*** DATA PROVIDED Section Begins ***

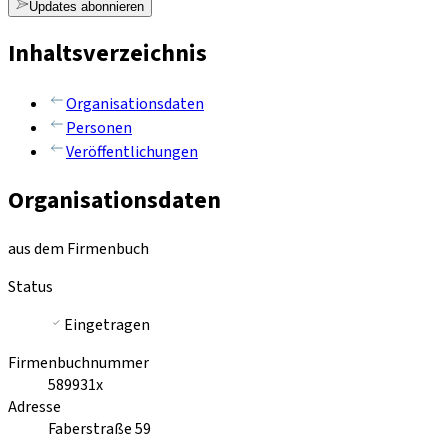
Updates abonnieren
Inhaltsverzeichnis
Organisationsdaten
Personen
Veröffentlichungen
Organisationsdaten
aus dem Firmenbuch
Status
Eingetragen
Firmenbuchnummer
589931x
Adresse
Faberstraße 59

*** DATA PROVIDED Section Ends ***

Print every line of text read from the pages in the records above, word for word. Leave the pictures out of your answer.

Updates abonnieren
Inhaltsverzeichnis
Organisationsdaten
Personen
Veröffentlichungen
Organisationsdaten
aus dem Firmenbuch
Status
Eingetragen
Firmenbuchnummer
589931x
Adresse
Faberstraße 59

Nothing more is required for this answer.